Turn down heat on stovetop to medium. Remove any excess fat from pan (to taste). Add onions and garlic and sauté until translucent (7-9 minutes). Scrape any remaining meat particles from bottom of pan to flavor onions and garlic. Add Red wine and soy sauce. Bring to a simmer, stirring to dissolve the brown crusty stuff left by the meat. Allow to simmer for 8-10 minutes.

Return meat to the pan. Liquid should should reach halfway up the side of the meat in the pan. If it does not, add more win and soy sauce to a 1:1 ratio. Cover and place in oven for one hour.

Remove pot from oven. Skim any excess fat or oil from the top of any remaining liquid. Serve over rice.

Picture Forthcoming…


Got Your Goat

Here’s a question to all you food historians out there: can you tell me what was the first meat source that humans domesticated?

The answer: Goats…which is odd, because I don’t see goatburger on any menus out there.

Humans figured out how to tame the Capra hircus along the ridges of the Zagros Mountains that run through western Iran and northeastern Iraq. Although goats are born wild, they are somewhat easy to tame, and would have been done so easily by those so long ago.

Probably initially domesticated for their hair and milk, it wouldn’t have been too long afterward that somebody figured that goat kabobs were a pretty tasty treat.
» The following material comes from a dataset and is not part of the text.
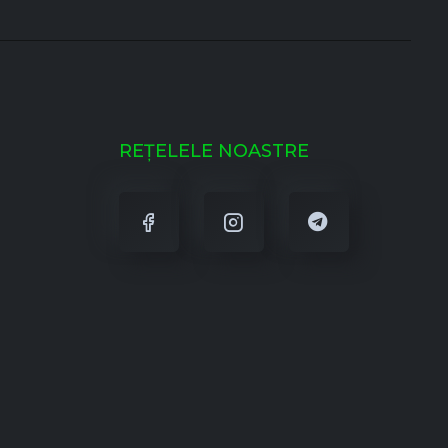
REȚELELE NOASTRE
Eating a domesticated animal is always much easier than eating an animal that you have to hunt (such as boars, bison and the ever-frightening feral chicken).

Goat meat is actually fairly nutritious, especially when compared to other more famous meats. One ounce of goat meat has only 31 calories, in contrast to the 79 calories that ground beef carries. Goat has 5.9 grams of protein per ounce, versus 4.8 for pork. Goat even has less fat per ounce than chicken.

So why did it fall out of favor? Probably because it is stronger in flavor (some would say ‘gamey’) when compared to the subtleties of pork or chicken. But it IS still in favor to several cuisine throughout the world today, including Afghani, Caribbean and other areas of the world that cannot support beef or swine with ease.